"Tanga chick!" (a silver coin equivalent to half a rupee) cried an old woman, who stuck a dried fish under my nose, professing volubly that it had been caught in Mansarowar, and that it would make its possessor the happiest of mortals. Others unrolled, from pieces of red cloth, jewellery in the form of brooches, rings, and earrings of brass or silver inlaid with malachite.
"Gurmoh sum!" (three rupees), "Diu, diu, diu" ("Yes yes, yes"), "Karuga ni!" (two two-anna pieces), "Gientcheke!" (a four-anna piece), and so on, all talking at the same time, in their anxiety to dispose of their goods.
The jewellery was of local manufacture, and in some cases the pieces of malachite were firmly set, but usually a kind of paste is used for holding the stones, and consequently, pretty as the jewels are, they soon break.
The earrings are usually better made than the brooches, but the most interesting of all, because simpler and more characteristic, are the flat silver charms, such as the one I give in the illustration, ornamented with a primitive design.
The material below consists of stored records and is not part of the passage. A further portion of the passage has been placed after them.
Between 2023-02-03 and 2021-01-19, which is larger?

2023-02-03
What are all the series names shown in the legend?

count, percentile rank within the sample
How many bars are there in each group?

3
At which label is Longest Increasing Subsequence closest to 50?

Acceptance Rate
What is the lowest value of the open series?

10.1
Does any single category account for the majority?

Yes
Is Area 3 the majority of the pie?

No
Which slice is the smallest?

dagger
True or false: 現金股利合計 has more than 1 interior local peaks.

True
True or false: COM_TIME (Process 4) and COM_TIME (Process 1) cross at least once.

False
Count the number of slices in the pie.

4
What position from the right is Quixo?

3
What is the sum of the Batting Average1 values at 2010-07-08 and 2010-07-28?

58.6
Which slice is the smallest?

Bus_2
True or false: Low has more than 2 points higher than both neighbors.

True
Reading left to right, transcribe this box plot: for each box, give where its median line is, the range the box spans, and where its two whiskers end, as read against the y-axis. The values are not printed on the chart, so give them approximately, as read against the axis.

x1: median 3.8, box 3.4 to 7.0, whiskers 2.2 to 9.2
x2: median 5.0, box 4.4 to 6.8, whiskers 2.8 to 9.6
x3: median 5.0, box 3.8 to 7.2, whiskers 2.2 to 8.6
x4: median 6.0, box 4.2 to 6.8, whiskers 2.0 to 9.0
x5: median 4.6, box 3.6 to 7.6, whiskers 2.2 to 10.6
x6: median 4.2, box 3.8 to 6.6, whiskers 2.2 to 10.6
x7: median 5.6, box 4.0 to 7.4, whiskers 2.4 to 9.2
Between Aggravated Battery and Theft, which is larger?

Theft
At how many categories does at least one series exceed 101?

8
This particular one, which is now in my possession is of great antiquity, the edges being much worn down. It has the lotus pattern in the centre and leaf ornamentations filled in with lines radiating from a parent stem. Concentric circles occupy the inner square, which also contains circular dots in sets of threes and contiguous semicircles. Triangles filled in with parallel lines are a favourite form of ornamentation in Tibetan work, and, perhaps, most popular of all in the mind of the Tibetan artist is the square or the lozenge outline, with a special inclination towards purely geometrical patterns, a tradition probably inherited from their Mongol ancestors.
The most interesting objects to me at Tucker were the specimens of pottery made by the natives, which is manufactured from clay of fine quality, although it is not properly beaten previous to being worked into vases, jugs, &c. Moulds are used to fashion the bases of the larger vessels and the inner part is shaped by the hand; a rough turning-machine simplifies the finishing of the upper part of the vase, leaving it comparatively smooth. Two handles with rough line ornamentations are added to the larger vessels, but one suffices for the jars with longer neck and small aperture.
The two patterns reproduced in the illustration are those more commonly adopted; the colour is a light greyish terra-cotta, left fairly smooth and unvarnished. They are well burnt, in primitive furnaces, the Lamas showing much skill in the manufacture of these vessels, which find a ready market among the pilgrims to the sacred lake. The tools used in fashioning the vessels are extremely simple; a piece of flat stone, and two or three wands of wood, beyond which the Tucker potter does not really require more than his fingers and his nails to accomplish his work.